Researchers pooled data from 1,325 cognitively intact older adults from seven longitudinal research cohorts and divided them into groups based on their amyloid and tau PET scans: 843 had neither pathology, 328 had only amyloid (A+T-), 55 had amyloid with tau in the medial temporal lobe (A+T+MTL), and 65 had amyloid with tau in the neocortex as well (A+T+Neo). 80 percent of the neocortical-positive participants also had tangles in their MTL, as tau generally spreads from the MTL to the cortex. The researchers tracked scores on the modified preclinical Alzheimer cognitive composite 5 (mPACC5) and Mini-Mental State Exam (MMSE) for an average of 3.5 years after the PET scans. Biomarker-positive participants were an average of seven years older, and had slightly lower baseline MMSE scores, than their biomarker-negative counterparts. While controls held their ground on the mPACC5 and MMSE, A+T- participants slipped a tad and both A+T+ groups declined steeply.
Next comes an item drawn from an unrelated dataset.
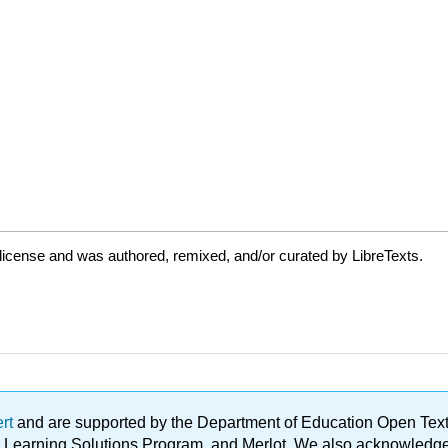
license and was authored, remixed, and/or curated by LibreTexts.
ert
and are supported by the Department of Education Open Textbo
ble Learning Solutions Program, and Merlot. We also acknowled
People with plaques and tangles were likelier to develop MCI or dementia. Compared to controls, A+T- volunteers had a 2.5-fold higher risk of developing MCI, while people with A+T+MTL or A+T+Neo had 15 or 19 times higher risk, respectively. Twenty-one people progressed to all-cause dementia; half were A+T+Neo. They were a whopping 40 times likelier to develop dementia in this time frame than controls, while A+T+MTL people had a 5.5-fold higher risk. A+T- volunteers developed dementia at the same rate as controls.